Bloomington Herald-Times, May 10

Taiwanese educators study IU
By Steve Hinnefeld
May 10, 2007

National Taiwan University is the leading university in Taiwan. But that's not good enough for the Taiwanese government, or for the school's administrators.

They want it to be one of the top 100 universities in the world. And to reach that goal, officials say, the 32,000-student institution in Taipei needs to improve the quality of its teaching and learning.

That's why officials from NTU's Center for Teaching and Learning Development were in Bloomington this week, meeting with Indiana University faculty members and touring the IU campus.

"We don't want our faculty to focus on research only," said Yi-Huah Jiang, a political science professor who directs the teaching-and-learning center. "A university is different from a research institute."

A seven-member delegation's Indiana visit was squeezed between trips to the universities of Michigan and Illinois. A year ago, the same group toured U.S. East Coast universities.

Been-Huang Chiang, the dean of academic affairs at NTU and the leader of the delegation, said the group is determined to improve college-level instruction for the benefit of its students.

"These students we have are the leaders of Taiwan in the future," he said.

The educators said they picked up concrete ideas at IU, such as locating academic centers in student dorms and offering intensive language instruction for international students.

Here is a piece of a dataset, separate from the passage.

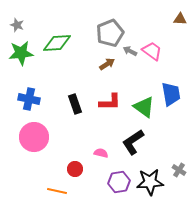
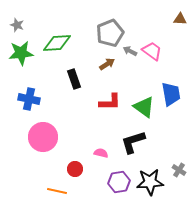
black rectangle: moved 1 px left, 25 px up
pink circle: moved 9 px right
black L-shape: rotated 16 degrees clockwise
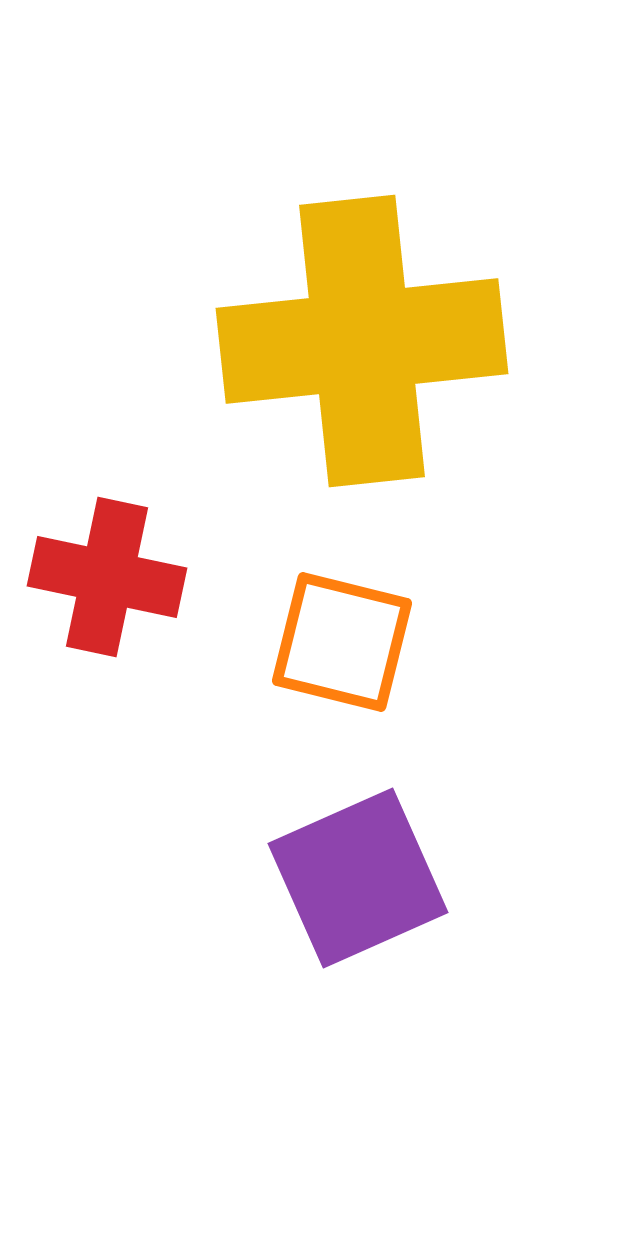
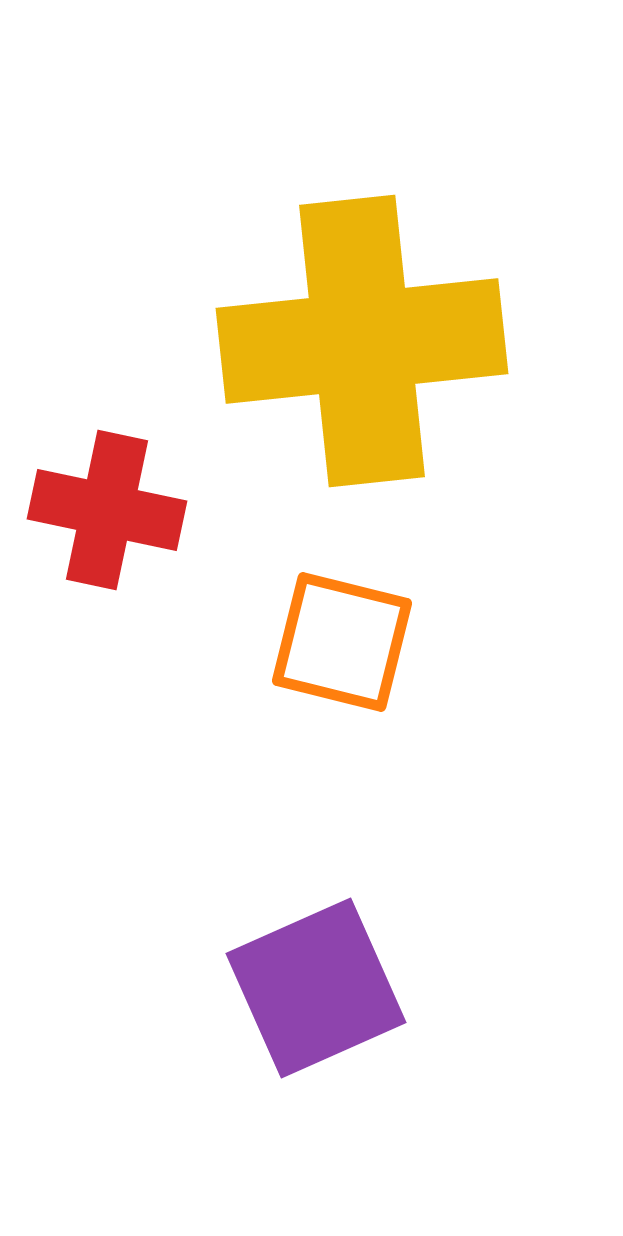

Jiang liked IU's Center for Educational Sciences Research and P-16 Collaboration, established to work with elementary and secondary schools. He said too many undergraduates aren't ready for the rigors of college, and "if you want to change that situation, you have to change the high-school teaching."

While NTU is highly regarded, it is part of a higher education system in flux, the officials said. Taiwan's college-age population has declined, and some universities are likely to close. And East Asia is a hotbed of competition, with strong universities in Japan, China and Hong Kong.

Chiang said Taiwan universities face the same pressures as their U.S. counterparts: growing competition, public funding that doesn't keep pace with needs and concern about rising student costs.

"This year we tried to raise tuition 3 percent," he said. "There were protests and pressure from legislators."